Please write out every line of the listing below word for word, leaving out the pictures.
►
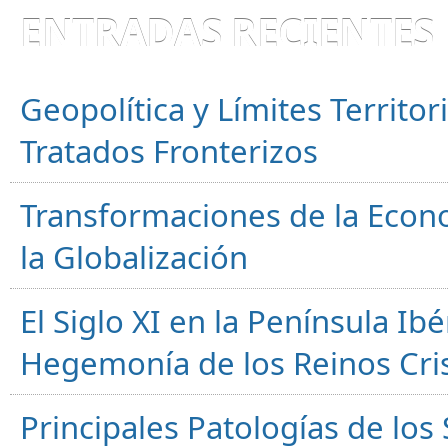
ENTRADAS RECIENTES
Geopolítica y Límites Territor
Tratados Fronterizos
Transformaciones de la Econ
la Globalización
El Siglo XI en la Península Ibér
Hegemonía de los Reinos Cri
Principales Patologías de los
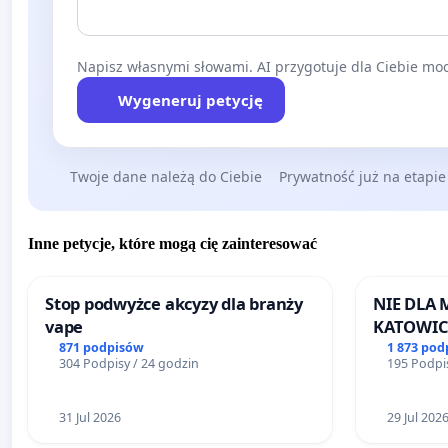
Napisz własnymi słowami. AI przygotuje dla Ciebie moc
Wygeneruj petycję
Twoje dane należą do Ciebie
Prywatność już na etapie
Inne petycje, które mogą cię zainteresować
Stop podwyżce akcyzy dla branży
NIE DLA
vape
KATOWIC
871 podpisów
1 873 pod
304 Podpisy / 24 godzin
195 Podpis
31 Jul 2026
29 Jul 202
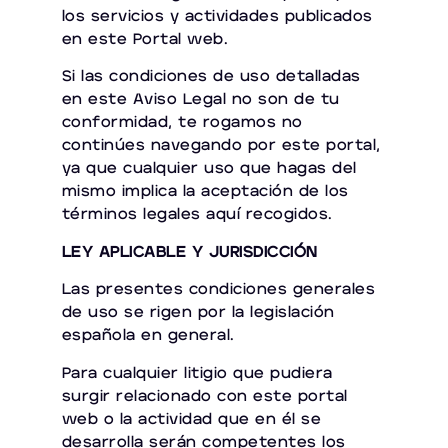
los servicios y actividades publicados
en este Portal web.
Si las condiciones de uso detalladas
en este Aviso Legal no son de tu
conformidad, te rogamos no
continúes navegando por este portal,
ya que cualquier uso que hagas del
mismo implica la aceptación de los
términos legales aquí recogidos.
LEY APLICABLE Y JURISDICCIÓN
Las presentes condiciones generales
de uso se rigen por la legislación
española en general.
Para cualquier litigio que pudiera
surgir relacionado con este portal
web o la actividad que en él se
desarrolla serán competentes los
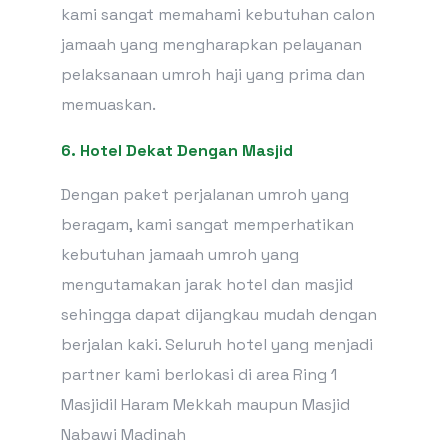
kami sangat memahami kebutuhan calon
jamaah yang mengharapkan pelayanan
pelaksanaan umroh haji yang prima dan
memuaskan.
6. Hotel Dekat Dengan Masjid
Dengan paket perjalanan umroh yang
beragam, kami sangat memperhatikan
kebutuhan jamaah umroh yang
mengutamakan jarak hotel dan masjid
sehingga dapat dijangkau mudah dengan
berjalan kaki. Seluruh hotel yang menjadi
partner kami berlokasi di area Ring 1
Masjidil Haram Mekkah maupun Masjid
Nabawi Madinah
◄
* **Answer space**:
ENTRADAS RECIENTES
Geopolítica y Límites Territor
Tratados Fronterizos
Transformaciones de la Econ
la Globalización
El Siglo XI en la Península Ibér
Hegemonía de los Reinos Cri
Principales Patologías de los
Napisz własnymi słowami. AI przygotuje dla Ciebie moc
Wygeneruj petycję
Twoje dane należą do Ciebie
Prywatność już na etapie
Inne petycje, które mogą cię zainteresować
Stop podwyżce akcyzy dla branży
NIE DLA
vape
KATOWIC
871 podpisów
1 873 pod
304 Podpisy / 24 godzin
195 Podpis
31 Jul 2026
29 Jul 202
los servicios y actividades publicados
en este Portal web.
Si las condiciones de uso detalladas
en este Aviso Legal no son de tu
conformidad, te rogamos no
continúes navegando por este portal,
ya que cualquier uso que hagas del
mismo implica la aceptación de los
términos legales aquí recogidos.
LEY APLICABLE Y JURISDICCIÓN
Las presentes condiciones generales
de uso se rigen por la legislación
española en general.
Para cualquier litigio que pudiera
surgir relacionado con este portal
web o la actividad que en él se
desarrolla serán competentes los
kami sangat memahami kebutuhan calon
jamaah yang mengharapkan pelayanan
pelaksanaan umroh haji yang prima dan
memuaskan.
6. Hotel Dekat Dengan Masjid
Dengan paket perjalanan umroh yang
beragam, kami sangat memperhatikan
kebutuhan jamaah umroh yang
mengutamakan jarak hotel dan masjid
sehingga dapat dijangkau mudah dengan
berjalan kaki. Seluruh hotel yang menjadi
partner kami berlokasi di area Ring 1
Masjidil Haram Mekkah maupun Masjid
Nabawi Madinah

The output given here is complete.